Der postmoderne Terrorist ist so gesehen nicht nur ein uns vormodern vorkommender Mensch, weil er fanatisch religiös ist und jeder religiöse Fanatismus uns als mittelalterlich erscheint, sondern er ist vielmehr ein ganz und gar postmoderner Mensch. In einer Welt der Gleichgültigkeit aller Menschen, in der eben niemand mehr wegen seines Standes, seiner Geburt, seiner Religion oder was auch immer sich von anderen positiv abheben kann: Ich bin mehr als Du!, da wird die Frage: Wie kann ich zu einem außergewöhnlichen Menschen werden, virulent. (R. Musil thematisiert dies in den drei Versuchen Ulrichs, "ein bedeutender Mann zu werden". (Der Mann ohne Eigenshaften, erstes Buch, Kapitel 9-13.)
Der Existenzentwurf des Terroristen ist darauf eine Antwort: im Augenblick des Sichzerstörens so viele andere Menschen zu töten wie möglich, wissend so zum bedeutenden Menschen zu werden. Kommt dann noch die religiöse Verheißung der Ehrung dieser Tat durch Gott dazu: Weil Du Ungläubige töteste, wirst Du eingehen in das Paradies als Märtyrer, sehen wir, wie sehr dies Konzept eine Antwort ist auf die existentielle Sorge des potmodernen Menschen: Wie schaffe ich in der Welt der Egalität und Vergleichgültigung noch, etwas wirklich Besonderes zu sein! Durch eine Tat katapultiert sich der heilige Krieger nicht nur in den islamischen Himmel sondern zuvörderst wird er zum Medienstar!  Aus Menschen, die eben noch ein gleichgültiges Leben führten, die leben und sterben, ohne daß es wer zur Kenntnis nimmt, wird durch eine Tat ein Star. Plötzlich ist nichts mehr in seinem bisherigen Leben bedeutunglos, denn nun wird in den kleinsten Ereignissen nach Spuren gesucht, die ihn diese Tat tuen ließen: alles bekommt Gewicht und Bedeutung. 

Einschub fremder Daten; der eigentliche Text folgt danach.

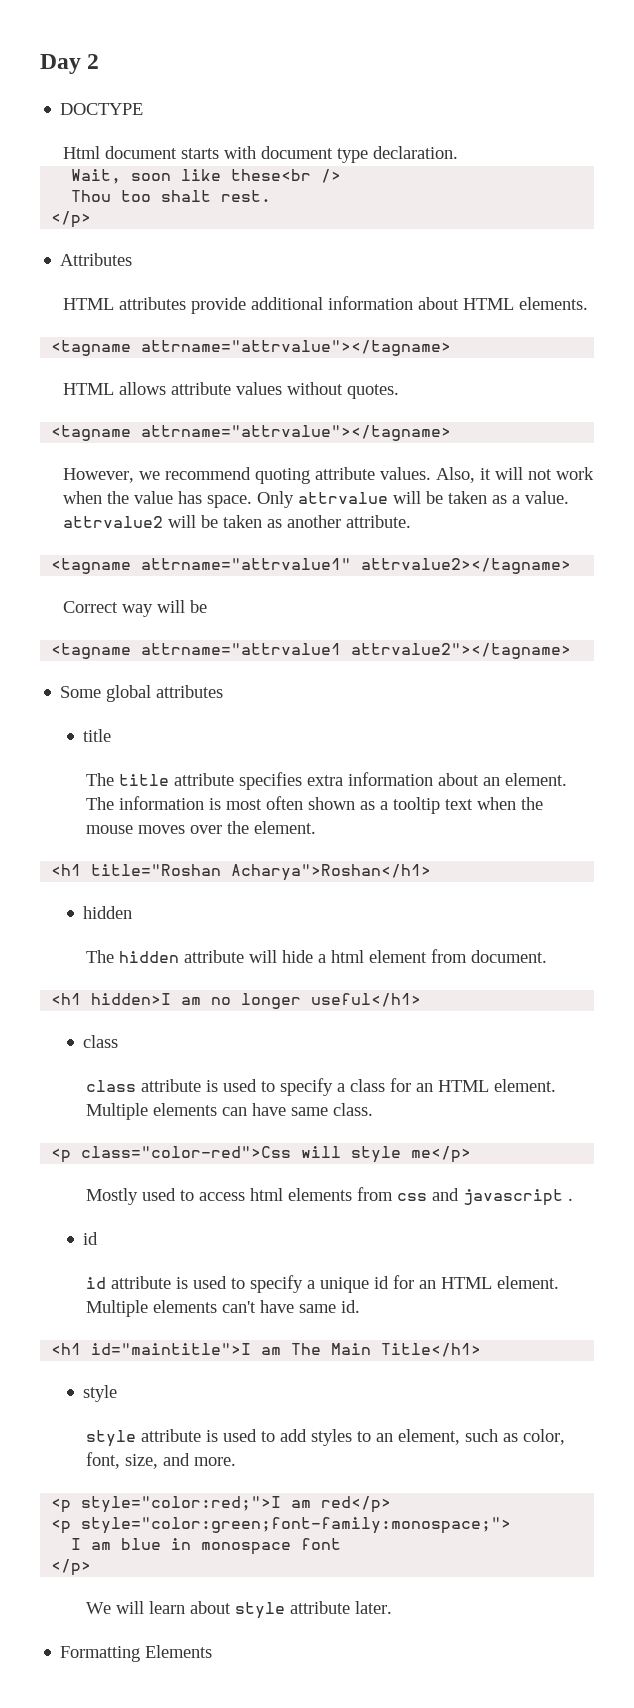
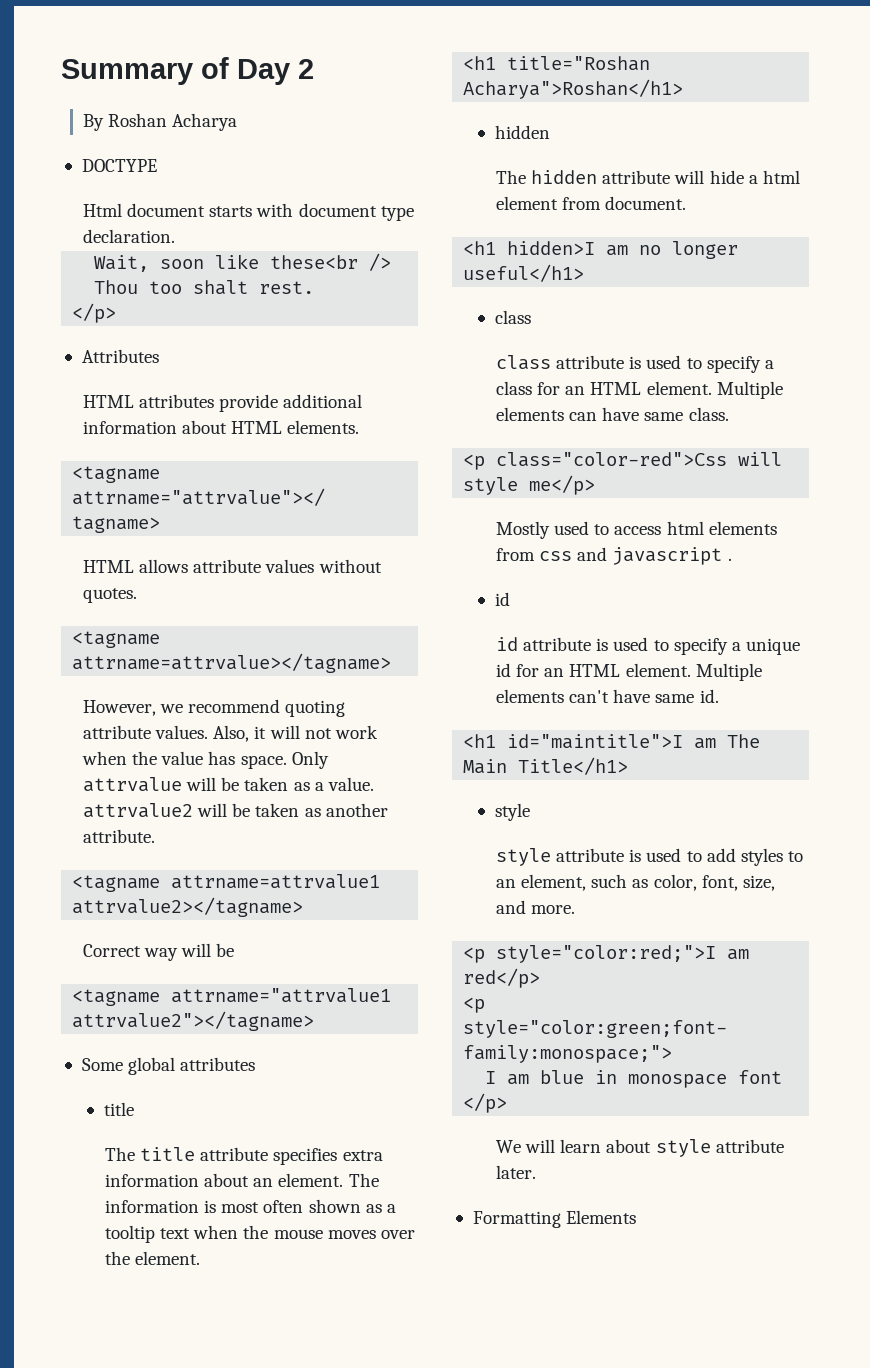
(40, 64) none -> [61,57,229,85] Summary of
(100, 61) none -> [83,113,238,131] // By Roshan Acharya
[141,425,452,441] attrname="attrvalue"></tagname> -> [72,653,392,673] attrname=attrvalue></tagname>
[141,558,352,570] attrname="attrvalue1" -> [171,874,381,889] attrname=attrvalue1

2. These: Der heutige Terrorismus muß als ein Ereignis in der Postmoderne begriffen werden, sonst wird dies Phänomen verkannt. Postmoderne heißt dabei immer auch, daß die christliche Religion nicht mehr das Fundament der westlichen Kultur bildet, und daß die bürgerliche Wertordnung als Überrest des einstigen christlichen Abendlandes selbst sich schon so sehr zersetzt hat, daß wir immer auch im Schatten des Nihilismus leben. Es gibt einen Zusammenhang zwischen dem Nihilismus und dem Terrorismus (vgl Dostojewski: Die Daimonen), und einem postmodernen religiösen Fanatismus, der in sich noch Spurn des westeuropäschen Nihilismus  trägt. (Vgl das Phänomen des religiös Indifferenten, an nichts wirklich Glaubenden, der sich urplötzlich radicalisiert und zum religiösen Selbstmordattentäter wird). 
3.These Aufgeklärte Menschen kennen nur noch den homo oeconomius; deshalb sind ihnen alle Fanatismen unbegreiflich und können nur etwas Irrationales oder Krankes sein. Wie nun aber, wenn der Mensch nicht nur ein homo oeconomicus ist? Könnten wir uns etwa von einem so abgründigen Philosophen und Schriftsteller wie George Bataille belehren lassen, daß der Mensch auch einer sein kann, dessen größte Lust im sich Verzehren und rauschhaftem Sichauflösen besteht?
Diese drei Thesen sind selbstverständlch nur fragmentarische Vorüberlegugen zum Thema: Terrorismus in der Postmoderne.